• Text excerpt:
-*-*-

Arriving in Rio de Janeiro 20 April 1952 after four months of shakedowns with her new Brazilian crew, Tamandare became the fleet flagship until 1960 when the aircraft carrier NAeL Minas Gerais (A11) joined the fleet. This led to a simple life of friendship missions (she carried President Dr. Café Filho and entourage on an official visit to Portugal in 1955 and a revisit in 1960), midshipman cruises, and regular training exercises such as DRAGÃO, UNITAS, and ASPIRANTEX.

The closest she came to combat in her decades under the Brazilian flag was the 1964 Brazilian coup d’état (Golpe de 64), which started with a sailor’s revolt, and the so-called Lobster War with France.

The what?

In the early 1960s, French lobstermen sailing from African waters came increasingly close to Brazil, within about 100 miles of Pernambuco, which became a real issue when Rio kicked their economic exclusion zone out to 200 miles, as is now common. The friction led to the seizure of at least one French fishing boat by the Brazilians and a muscular response from Paris that saw the gunboat Paul Goffeny (A754) sail over from Dakar.

The heated rhetoric saw a French naval task force sail from Toulon in February 1963– officially for a West African cruise– headed by the brand-new aircraft carrier Clemenceau (who was carrying helicopters only as she would not get her first F-8 Crusaders until the next year), the AAA cruiser De Grasse (12,350-tons, 8 x 5-inch guns), the big destroyers Cassard, Jauréguiberry and Tartu; and the corvettes Le Picard, Le Gascon, L’Agenais, Le Béarnais, and Le Vendéen, along with support vessels.

-*-*-

• Exercise:
Carry on the text about the Brazilian cruiser Tamandare and the Lobster War with France, picking up right after its final sentence.

Shape annotation entries:
-*-*-

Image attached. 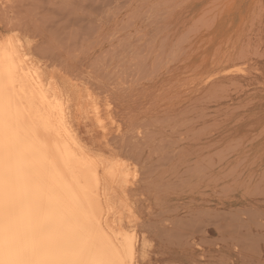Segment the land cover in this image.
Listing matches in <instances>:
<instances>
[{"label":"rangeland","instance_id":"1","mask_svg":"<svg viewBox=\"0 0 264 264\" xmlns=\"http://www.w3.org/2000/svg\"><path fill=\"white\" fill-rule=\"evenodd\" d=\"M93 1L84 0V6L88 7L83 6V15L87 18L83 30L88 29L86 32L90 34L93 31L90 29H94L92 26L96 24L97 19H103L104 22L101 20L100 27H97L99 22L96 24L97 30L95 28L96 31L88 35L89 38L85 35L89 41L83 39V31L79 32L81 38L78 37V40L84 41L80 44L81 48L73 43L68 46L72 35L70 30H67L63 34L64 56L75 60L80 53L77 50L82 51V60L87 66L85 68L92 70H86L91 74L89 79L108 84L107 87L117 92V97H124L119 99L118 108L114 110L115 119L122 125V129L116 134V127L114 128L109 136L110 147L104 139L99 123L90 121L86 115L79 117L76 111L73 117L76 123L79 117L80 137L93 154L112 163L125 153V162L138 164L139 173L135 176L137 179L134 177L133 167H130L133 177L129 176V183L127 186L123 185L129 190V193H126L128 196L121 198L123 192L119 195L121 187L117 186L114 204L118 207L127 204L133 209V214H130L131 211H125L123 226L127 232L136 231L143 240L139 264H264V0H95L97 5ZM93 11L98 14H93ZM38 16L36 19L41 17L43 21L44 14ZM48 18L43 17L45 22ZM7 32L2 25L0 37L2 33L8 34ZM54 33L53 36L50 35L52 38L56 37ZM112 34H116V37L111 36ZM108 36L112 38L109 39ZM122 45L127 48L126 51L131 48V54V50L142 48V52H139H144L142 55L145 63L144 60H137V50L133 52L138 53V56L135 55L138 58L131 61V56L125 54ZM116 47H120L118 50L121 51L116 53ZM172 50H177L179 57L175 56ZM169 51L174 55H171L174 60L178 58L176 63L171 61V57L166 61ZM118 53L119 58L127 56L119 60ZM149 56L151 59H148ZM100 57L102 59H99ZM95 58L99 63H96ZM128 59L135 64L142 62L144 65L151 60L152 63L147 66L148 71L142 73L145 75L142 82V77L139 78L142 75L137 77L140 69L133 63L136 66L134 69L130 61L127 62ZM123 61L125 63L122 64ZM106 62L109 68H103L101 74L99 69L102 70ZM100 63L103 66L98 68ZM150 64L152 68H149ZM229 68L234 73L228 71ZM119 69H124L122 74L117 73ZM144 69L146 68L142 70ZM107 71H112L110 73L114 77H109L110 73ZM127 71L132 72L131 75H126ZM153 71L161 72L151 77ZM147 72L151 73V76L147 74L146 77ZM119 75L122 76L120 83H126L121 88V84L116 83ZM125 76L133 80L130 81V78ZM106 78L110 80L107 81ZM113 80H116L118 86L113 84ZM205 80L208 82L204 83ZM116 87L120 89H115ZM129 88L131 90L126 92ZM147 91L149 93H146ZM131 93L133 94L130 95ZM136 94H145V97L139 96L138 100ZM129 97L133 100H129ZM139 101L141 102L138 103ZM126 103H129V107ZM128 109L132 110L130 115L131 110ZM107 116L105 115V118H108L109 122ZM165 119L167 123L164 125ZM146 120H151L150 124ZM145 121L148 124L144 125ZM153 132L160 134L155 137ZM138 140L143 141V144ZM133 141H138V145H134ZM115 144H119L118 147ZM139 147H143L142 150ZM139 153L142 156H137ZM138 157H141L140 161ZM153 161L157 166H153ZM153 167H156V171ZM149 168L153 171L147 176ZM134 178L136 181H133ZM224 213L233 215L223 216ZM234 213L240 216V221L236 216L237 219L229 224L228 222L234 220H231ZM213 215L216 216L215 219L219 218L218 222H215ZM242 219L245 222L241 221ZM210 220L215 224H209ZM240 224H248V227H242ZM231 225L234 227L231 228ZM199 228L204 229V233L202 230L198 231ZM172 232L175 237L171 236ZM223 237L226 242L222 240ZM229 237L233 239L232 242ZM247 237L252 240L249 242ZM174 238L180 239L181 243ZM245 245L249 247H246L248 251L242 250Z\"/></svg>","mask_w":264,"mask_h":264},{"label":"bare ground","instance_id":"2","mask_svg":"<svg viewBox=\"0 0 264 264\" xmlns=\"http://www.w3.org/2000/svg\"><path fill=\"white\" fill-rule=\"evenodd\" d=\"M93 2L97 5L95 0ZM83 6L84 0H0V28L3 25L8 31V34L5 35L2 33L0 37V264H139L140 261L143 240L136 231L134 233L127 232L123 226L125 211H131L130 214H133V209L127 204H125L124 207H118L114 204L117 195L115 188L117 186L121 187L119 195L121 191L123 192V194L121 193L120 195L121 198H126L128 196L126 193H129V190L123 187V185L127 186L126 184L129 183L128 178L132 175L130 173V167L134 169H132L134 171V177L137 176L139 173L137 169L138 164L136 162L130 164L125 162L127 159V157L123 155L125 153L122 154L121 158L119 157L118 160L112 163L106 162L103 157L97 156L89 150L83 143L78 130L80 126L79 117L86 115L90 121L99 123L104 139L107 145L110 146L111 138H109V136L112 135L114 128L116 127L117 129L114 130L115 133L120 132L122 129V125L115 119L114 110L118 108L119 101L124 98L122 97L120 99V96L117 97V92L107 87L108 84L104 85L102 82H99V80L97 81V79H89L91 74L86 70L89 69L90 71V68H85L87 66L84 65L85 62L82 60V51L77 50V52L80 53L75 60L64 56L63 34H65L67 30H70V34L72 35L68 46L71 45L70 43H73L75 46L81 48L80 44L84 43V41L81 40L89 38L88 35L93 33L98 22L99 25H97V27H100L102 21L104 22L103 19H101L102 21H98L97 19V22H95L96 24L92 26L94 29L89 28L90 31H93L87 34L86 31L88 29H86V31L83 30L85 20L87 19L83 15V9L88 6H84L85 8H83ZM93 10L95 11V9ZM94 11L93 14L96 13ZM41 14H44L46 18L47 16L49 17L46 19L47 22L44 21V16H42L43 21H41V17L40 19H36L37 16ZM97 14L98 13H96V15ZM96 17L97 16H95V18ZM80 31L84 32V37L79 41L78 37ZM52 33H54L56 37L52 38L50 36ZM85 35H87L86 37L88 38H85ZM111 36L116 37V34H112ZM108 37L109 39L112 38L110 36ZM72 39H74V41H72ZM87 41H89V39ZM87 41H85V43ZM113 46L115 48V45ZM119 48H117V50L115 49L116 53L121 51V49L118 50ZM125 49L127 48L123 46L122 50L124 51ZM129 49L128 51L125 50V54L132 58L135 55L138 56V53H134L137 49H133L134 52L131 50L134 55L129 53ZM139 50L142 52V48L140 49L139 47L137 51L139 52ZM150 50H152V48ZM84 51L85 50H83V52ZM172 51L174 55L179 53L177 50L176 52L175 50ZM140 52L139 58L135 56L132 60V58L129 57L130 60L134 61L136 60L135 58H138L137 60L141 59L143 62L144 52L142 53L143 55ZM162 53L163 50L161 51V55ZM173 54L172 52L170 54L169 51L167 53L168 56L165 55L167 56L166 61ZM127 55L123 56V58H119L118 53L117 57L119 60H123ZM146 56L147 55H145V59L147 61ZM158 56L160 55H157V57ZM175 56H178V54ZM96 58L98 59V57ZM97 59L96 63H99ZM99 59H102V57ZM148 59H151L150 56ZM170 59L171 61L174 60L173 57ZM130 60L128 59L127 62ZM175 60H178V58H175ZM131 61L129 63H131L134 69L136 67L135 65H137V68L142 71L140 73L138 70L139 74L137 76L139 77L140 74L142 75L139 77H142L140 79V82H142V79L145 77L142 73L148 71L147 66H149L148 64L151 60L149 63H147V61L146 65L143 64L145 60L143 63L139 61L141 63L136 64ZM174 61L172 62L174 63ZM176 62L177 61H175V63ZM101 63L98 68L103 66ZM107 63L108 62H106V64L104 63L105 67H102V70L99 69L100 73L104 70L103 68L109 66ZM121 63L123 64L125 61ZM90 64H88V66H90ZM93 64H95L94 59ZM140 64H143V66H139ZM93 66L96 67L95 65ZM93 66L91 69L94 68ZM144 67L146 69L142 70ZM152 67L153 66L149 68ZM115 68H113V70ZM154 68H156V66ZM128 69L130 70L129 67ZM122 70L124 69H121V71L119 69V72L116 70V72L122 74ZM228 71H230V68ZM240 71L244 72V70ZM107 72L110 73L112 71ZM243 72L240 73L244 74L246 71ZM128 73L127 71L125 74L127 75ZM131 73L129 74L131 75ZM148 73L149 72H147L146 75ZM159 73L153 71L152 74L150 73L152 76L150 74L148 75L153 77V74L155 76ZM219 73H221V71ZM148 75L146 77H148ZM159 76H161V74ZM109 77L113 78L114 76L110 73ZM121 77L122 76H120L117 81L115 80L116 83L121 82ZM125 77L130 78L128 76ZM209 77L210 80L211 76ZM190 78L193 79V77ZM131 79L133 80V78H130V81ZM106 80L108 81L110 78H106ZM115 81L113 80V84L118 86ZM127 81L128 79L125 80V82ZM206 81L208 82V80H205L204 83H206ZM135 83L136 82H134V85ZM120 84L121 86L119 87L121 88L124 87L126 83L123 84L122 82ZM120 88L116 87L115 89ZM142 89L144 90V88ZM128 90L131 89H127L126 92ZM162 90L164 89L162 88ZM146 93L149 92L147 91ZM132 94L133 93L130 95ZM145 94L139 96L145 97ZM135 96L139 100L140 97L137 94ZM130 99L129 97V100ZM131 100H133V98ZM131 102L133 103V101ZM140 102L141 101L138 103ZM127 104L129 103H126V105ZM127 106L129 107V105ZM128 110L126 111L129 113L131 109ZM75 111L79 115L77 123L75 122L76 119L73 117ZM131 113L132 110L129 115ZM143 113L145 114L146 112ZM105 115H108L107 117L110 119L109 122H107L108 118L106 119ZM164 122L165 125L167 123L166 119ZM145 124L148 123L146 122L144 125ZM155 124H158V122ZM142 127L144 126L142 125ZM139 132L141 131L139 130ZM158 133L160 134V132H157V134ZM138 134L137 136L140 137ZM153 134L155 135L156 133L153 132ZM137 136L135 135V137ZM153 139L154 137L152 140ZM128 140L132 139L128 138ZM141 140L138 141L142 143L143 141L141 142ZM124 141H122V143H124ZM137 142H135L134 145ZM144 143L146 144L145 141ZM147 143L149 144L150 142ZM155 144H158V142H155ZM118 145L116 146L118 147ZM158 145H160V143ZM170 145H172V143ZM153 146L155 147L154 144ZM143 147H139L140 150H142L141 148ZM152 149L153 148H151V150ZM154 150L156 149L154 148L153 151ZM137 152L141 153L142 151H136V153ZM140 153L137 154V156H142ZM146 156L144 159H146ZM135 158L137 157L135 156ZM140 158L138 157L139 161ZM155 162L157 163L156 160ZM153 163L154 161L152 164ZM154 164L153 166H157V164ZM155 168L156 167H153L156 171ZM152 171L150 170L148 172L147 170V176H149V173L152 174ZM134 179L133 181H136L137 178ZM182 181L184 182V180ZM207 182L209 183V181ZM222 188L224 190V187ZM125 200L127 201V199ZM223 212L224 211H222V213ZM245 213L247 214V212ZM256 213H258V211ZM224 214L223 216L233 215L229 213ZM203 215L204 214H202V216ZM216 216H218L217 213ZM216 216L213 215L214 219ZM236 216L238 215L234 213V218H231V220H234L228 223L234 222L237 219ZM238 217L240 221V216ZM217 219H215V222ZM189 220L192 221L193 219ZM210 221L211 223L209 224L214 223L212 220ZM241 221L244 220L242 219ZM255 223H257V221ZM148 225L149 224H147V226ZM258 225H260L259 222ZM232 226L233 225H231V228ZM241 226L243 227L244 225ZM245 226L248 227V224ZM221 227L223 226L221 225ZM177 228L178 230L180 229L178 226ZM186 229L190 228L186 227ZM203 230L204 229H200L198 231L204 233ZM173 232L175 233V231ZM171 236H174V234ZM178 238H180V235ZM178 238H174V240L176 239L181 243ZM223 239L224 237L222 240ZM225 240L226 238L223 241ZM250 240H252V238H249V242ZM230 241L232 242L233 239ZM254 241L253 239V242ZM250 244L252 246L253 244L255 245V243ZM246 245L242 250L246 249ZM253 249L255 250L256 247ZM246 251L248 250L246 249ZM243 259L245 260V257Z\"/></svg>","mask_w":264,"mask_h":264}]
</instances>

-*-*-

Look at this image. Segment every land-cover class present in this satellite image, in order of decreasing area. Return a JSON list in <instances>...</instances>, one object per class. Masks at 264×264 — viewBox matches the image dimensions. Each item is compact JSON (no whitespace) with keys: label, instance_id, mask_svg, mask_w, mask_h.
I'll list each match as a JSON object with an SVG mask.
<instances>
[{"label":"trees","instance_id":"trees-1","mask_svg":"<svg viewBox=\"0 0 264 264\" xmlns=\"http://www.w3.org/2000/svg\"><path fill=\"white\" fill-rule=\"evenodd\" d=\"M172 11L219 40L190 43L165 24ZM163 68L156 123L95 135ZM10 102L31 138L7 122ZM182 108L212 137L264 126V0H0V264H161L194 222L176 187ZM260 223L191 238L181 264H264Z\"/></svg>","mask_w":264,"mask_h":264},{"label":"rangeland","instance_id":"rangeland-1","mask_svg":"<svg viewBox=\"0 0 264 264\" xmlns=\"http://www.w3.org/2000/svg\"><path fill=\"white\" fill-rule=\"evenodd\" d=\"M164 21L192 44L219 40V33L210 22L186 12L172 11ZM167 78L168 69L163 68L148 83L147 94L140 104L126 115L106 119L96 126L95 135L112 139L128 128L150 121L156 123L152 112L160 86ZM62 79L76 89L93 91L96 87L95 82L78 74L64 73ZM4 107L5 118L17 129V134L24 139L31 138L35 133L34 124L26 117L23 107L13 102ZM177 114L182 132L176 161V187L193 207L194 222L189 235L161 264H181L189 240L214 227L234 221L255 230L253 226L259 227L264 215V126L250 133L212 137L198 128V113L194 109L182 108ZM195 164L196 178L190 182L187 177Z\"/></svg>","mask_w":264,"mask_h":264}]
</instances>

-*-*-

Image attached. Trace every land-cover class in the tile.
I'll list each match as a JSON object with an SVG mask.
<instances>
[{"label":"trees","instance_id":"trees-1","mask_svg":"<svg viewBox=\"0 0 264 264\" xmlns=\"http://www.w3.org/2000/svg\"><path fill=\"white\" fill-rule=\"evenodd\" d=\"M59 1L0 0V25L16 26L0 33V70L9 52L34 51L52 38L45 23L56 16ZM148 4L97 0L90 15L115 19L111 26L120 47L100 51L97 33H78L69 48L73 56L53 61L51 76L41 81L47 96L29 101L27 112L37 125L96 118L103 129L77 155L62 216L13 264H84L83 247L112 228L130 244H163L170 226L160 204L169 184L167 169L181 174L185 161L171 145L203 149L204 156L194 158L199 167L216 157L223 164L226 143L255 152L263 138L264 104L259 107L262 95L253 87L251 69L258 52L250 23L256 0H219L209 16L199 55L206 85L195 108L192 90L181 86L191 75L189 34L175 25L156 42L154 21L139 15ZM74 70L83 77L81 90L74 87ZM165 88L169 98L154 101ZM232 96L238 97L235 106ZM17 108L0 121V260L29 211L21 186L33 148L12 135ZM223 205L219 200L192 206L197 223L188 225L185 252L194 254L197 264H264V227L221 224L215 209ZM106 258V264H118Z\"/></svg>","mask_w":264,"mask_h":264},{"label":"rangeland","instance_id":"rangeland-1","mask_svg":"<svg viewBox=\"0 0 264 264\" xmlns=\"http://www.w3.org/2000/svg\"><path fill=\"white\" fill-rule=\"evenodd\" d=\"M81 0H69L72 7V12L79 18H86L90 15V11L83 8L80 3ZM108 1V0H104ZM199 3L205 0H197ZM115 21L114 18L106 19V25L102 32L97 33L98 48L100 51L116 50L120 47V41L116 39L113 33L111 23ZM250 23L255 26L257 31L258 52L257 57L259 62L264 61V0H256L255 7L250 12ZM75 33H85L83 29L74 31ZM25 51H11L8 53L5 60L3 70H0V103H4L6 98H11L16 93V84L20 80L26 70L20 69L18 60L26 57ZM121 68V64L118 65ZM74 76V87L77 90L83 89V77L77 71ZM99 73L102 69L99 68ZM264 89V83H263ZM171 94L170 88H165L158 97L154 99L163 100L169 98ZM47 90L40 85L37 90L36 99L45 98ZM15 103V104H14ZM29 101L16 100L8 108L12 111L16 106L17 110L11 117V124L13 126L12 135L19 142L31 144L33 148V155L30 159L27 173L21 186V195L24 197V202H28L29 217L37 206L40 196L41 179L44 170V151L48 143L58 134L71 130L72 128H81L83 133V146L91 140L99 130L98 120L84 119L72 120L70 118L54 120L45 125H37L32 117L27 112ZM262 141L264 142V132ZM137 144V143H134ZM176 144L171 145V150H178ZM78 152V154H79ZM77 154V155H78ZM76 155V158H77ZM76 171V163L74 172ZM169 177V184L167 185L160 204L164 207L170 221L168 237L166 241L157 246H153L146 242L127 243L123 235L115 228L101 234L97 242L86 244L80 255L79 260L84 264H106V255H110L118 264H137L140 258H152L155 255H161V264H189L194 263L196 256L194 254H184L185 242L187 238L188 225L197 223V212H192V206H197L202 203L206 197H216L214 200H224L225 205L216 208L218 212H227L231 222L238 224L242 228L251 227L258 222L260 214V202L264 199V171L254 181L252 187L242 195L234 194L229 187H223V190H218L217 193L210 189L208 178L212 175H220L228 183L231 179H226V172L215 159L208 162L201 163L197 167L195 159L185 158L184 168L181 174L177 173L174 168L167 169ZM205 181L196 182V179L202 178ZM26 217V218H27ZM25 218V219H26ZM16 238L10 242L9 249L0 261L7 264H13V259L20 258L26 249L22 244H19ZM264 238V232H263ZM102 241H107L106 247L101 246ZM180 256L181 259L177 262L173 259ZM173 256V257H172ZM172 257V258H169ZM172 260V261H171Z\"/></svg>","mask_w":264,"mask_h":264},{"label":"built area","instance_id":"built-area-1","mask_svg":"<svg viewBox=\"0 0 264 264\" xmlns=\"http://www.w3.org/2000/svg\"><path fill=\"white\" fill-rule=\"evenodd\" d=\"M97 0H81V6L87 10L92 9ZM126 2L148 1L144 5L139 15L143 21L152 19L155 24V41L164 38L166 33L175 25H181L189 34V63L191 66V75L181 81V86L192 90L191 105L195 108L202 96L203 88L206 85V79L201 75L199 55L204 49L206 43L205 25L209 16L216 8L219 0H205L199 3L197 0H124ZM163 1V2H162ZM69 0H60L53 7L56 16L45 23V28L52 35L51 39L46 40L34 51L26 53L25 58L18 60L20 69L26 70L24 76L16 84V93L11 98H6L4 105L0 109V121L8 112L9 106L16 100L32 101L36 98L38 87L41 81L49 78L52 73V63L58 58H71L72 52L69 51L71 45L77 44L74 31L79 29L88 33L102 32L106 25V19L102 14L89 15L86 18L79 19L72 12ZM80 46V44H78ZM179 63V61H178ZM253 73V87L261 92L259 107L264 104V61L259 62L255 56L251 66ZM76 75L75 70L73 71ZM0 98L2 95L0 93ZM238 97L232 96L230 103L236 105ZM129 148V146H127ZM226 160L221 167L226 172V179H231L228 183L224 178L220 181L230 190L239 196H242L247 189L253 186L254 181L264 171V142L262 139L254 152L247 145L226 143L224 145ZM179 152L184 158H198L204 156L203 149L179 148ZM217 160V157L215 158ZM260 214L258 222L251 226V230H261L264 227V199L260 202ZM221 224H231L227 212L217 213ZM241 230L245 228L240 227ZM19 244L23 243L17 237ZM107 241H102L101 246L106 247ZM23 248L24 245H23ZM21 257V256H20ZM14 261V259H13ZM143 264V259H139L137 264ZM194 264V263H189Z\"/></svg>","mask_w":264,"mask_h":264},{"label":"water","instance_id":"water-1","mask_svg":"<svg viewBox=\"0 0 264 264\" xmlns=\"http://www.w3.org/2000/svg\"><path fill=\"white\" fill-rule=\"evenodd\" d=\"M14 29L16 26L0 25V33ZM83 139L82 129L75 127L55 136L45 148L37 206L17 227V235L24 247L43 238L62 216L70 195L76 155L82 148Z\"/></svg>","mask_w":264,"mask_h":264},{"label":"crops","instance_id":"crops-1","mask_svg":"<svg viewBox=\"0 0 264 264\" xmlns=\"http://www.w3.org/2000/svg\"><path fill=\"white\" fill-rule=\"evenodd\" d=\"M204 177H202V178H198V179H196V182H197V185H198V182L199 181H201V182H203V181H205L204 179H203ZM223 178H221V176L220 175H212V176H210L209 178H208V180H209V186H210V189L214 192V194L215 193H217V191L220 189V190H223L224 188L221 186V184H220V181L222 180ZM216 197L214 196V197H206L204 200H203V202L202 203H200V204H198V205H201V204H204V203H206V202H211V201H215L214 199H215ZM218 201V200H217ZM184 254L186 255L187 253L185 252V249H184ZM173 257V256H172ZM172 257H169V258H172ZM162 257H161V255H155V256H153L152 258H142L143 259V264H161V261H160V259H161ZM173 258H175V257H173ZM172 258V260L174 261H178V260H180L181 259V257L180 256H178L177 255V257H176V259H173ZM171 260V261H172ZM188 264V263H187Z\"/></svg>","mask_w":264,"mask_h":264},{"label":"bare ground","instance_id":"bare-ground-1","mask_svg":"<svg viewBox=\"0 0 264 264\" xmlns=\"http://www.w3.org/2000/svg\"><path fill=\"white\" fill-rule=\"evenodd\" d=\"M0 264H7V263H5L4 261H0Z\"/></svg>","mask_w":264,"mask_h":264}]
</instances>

-*-*-

• Answer below:
Rio reciprocated by putting Brazilian Air Force RB-17 Flying Fortresses into the air along with shore-based S-2 Trackers on long-range patrol over the disputed fishing grounds– and mobilizing both the cruisers Barroso and Tamandaré along with six Fletcher-class destroyers.

Tamandaré, at sea flanked by a heavy escort of former Fletcher-class tin cans, from top: Pernambuco (D30) ex-USS Hailey, Paraná (D29) ex-USS Cushing, Pará (D27) ex-USS Guest, and Paraíba (D28) ex-USS Bennett. Of note, the Brazilians would keep most of these greyhounds well into the 1980s.

In terms of guns, the Brazilan fleet had a distinct advantage if it came to a naval clash with the French, who would have been handicapped by the fact that the Latin American country could also bird dog the area of operations with land-based aircraft. Still, the French had more bluewater experience, coupled with better sensors, and may have made it count.

In the end, only the French destroyer Tartu entered the disputed area and remained there for 17 days until 10 March while the Brazilians sent air patrols to keep tabs on the interloping French ship. The two fleets never got within several hundred miles of each other, as the French kept close to Africa, in Dakar and Abidjan, while the Brazilians likewise remained in their coastal waters.

Brazilian cruiser ALMIRANTE TAMANDARE C12 former USS ST.LOUIS (CL-49) note H34 helicopters in the air

No shots were fired in the surreal crustacean contest known in Brazil as the “Guerra da Lagosta” and both sides de-escalated, later settling the dispute in 1966 amicably.

In all, Tamandaré steamed over 200,000 nautical miles with the Brazilian Navy and served her adopted country proudly.

NAeL Tamandaré (C-12), da Marinha do Brasil, fevereiro de 1971. Arquivo Nacional. Note her helicopter deck

While Barroso/Philadelphia was scrapped in 1974, Tamandaré endured for another two years and was only decommissioned on 28 June 1976.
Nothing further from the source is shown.